* **ACTIVITY**:
State only the number of lines below where the word "changes" is found.
**** PROVIDED INFORMATION
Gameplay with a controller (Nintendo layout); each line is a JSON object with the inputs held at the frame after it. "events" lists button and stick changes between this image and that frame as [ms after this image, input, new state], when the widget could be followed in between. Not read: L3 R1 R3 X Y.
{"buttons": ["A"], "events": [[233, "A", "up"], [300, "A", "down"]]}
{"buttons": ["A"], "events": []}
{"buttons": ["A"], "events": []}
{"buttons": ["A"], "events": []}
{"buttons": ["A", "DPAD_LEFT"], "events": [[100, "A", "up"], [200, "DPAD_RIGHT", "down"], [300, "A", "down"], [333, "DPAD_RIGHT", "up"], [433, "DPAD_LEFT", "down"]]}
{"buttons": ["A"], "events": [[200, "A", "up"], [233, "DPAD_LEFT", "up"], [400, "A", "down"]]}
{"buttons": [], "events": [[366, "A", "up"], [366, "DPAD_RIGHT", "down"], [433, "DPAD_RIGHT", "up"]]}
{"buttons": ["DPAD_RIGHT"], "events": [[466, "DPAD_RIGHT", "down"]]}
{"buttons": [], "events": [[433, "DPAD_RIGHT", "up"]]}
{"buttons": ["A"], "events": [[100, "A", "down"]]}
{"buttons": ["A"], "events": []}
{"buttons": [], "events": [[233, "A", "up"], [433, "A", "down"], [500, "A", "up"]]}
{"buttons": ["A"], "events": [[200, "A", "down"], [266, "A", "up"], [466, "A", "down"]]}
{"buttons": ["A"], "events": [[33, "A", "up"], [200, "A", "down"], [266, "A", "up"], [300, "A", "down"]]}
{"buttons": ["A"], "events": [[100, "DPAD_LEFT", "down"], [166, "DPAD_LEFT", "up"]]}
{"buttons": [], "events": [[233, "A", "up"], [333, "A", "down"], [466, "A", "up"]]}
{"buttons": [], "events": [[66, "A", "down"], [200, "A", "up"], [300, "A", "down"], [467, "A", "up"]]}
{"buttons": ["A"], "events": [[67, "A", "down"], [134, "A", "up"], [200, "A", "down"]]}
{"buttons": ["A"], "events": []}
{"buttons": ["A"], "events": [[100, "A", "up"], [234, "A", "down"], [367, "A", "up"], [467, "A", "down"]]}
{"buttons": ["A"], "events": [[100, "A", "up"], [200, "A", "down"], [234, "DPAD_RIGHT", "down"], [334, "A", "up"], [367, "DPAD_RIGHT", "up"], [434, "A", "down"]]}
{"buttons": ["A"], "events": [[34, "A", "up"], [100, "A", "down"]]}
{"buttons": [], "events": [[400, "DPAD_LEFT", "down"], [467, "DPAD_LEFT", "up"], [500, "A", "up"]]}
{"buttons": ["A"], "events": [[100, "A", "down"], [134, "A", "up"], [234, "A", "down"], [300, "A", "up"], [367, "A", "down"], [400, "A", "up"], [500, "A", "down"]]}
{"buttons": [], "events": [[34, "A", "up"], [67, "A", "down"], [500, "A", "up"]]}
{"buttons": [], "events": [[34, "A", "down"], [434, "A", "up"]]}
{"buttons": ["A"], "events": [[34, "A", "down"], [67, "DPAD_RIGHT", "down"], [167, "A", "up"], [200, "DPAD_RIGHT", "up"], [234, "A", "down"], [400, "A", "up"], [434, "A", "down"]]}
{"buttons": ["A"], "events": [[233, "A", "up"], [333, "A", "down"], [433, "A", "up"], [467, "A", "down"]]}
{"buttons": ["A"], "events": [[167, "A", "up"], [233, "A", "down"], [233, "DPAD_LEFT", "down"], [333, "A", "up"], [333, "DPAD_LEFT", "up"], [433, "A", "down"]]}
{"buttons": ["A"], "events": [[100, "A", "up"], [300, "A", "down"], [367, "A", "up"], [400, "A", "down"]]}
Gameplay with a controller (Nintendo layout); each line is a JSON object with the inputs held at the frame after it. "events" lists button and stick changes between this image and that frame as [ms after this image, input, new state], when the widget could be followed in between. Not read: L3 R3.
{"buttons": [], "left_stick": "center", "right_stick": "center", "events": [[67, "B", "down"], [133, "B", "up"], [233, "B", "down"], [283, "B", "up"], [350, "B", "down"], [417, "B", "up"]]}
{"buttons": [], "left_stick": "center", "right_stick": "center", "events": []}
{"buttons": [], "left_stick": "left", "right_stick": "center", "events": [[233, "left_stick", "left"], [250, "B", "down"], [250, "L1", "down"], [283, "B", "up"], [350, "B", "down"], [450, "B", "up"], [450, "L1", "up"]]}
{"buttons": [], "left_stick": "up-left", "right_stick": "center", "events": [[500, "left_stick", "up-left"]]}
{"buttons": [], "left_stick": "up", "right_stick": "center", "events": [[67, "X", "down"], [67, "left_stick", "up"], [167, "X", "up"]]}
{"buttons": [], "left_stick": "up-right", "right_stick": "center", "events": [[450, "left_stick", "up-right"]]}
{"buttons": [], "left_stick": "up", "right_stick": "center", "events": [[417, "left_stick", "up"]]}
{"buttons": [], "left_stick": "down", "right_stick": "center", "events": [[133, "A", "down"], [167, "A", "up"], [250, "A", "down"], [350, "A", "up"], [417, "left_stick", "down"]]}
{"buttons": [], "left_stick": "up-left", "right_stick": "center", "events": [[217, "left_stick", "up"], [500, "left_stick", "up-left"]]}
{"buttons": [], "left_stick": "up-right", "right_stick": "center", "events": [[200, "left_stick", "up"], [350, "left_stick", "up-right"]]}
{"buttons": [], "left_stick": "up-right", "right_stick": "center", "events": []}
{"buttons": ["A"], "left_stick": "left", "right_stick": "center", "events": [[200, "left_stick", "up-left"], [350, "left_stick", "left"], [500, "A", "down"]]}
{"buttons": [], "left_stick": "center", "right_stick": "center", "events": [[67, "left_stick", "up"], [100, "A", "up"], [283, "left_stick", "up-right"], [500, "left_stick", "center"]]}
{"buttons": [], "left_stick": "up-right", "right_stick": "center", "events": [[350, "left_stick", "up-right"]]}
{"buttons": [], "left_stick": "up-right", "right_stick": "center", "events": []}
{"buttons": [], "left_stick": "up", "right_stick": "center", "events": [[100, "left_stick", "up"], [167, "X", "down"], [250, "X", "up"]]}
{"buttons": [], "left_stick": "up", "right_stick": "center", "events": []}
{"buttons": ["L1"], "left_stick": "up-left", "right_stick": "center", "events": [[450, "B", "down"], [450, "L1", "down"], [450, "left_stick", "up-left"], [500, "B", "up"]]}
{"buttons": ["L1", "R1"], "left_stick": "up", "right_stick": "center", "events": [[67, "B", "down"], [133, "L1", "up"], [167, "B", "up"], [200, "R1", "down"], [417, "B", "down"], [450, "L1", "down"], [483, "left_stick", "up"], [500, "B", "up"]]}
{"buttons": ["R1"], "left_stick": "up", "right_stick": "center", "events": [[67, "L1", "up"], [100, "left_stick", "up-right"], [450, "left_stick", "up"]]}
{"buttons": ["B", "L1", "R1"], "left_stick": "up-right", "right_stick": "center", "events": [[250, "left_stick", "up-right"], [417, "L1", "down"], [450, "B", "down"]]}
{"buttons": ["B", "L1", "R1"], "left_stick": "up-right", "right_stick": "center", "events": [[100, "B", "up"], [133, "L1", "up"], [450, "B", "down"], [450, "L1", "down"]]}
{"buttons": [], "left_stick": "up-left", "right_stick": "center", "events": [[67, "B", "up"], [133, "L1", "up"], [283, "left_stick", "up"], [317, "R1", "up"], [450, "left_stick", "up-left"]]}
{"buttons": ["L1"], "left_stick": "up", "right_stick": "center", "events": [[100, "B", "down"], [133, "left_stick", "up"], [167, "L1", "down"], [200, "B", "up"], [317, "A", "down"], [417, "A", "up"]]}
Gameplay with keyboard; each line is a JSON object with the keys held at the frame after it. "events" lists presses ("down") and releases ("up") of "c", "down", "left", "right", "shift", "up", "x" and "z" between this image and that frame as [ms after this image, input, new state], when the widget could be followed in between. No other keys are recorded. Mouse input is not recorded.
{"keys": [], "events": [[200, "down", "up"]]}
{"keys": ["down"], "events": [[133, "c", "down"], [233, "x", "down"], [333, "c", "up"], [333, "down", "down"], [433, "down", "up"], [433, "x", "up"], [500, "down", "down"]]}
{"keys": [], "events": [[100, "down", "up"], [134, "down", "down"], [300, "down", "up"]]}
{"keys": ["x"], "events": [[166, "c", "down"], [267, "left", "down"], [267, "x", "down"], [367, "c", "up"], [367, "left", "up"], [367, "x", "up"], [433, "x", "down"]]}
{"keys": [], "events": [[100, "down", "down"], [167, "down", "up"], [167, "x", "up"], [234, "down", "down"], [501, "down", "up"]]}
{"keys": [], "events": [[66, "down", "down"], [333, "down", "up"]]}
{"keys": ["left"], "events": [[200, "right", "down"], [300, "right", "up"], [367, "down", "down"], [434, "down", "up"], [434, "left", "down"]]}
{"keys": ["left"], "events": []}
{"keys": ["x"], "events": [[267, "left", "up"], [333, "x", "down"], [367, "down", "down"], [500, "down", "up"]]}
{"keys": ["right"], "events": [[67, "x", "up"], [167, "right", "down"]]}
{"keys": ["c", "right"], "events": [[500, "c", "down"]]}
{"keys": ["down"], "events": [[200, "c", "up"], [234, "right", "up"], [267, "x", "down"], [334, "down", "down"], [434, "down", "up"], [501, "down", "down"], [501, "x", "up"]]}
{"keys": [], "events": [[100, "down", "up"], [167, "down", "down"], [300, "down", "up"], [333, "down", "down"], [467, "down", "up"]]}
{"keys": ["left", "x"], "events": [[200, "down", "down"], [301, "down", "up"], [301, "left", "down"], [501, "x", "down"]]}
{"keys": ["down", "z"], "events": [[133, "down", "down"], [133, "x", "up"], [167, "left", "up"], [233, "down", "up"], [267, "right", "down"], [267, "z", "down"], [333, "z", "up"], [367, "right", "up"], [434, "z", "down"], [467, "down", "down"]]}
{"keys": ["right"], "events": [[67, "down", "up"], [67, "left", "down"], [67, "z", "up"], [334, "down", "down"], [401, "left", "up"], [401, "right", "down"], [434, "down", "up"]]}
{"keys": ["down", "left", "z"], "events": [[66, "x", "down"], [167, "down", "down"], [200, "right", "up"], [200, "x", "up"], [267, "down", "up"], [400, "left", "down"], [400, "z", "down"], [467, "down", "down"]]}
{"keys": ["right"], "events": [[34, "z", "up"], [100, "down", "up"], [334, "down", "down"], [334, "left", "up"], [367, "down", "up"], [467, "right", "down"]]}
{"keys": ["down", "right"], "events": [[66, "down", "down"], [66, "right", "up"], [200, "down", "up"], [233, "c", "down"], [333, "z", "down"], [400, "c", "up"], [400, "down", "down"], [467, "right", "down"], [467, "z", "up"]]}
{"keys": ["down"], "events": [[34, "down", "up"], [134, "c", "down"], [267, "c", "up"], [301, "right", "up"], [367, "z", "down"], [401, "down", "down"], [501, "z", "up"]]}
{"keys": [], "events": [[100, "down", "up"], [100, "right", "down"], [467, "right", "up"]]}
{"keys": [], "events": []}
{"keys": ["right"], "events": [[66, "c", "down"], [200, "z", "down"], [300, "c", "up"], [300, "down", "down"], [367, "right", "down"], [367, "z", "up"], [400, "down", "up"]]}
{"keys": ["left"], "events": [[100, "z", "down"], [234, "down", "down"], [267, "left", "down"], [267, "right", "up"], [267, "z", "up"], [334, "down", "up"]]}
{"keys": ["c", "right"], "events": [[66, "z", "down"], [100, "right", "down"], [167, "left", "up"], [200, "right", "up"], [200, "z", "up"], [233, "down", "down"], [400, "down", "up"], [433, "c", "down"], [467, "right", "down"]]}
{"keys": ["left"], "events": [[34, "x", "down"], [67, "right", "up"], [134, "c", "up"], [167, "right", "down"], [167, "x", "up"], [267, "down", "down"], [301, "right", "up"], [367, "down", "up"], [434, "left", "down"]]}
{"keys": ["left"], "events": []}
********
* **ANSWER FOR THIS EXERCISE**:
2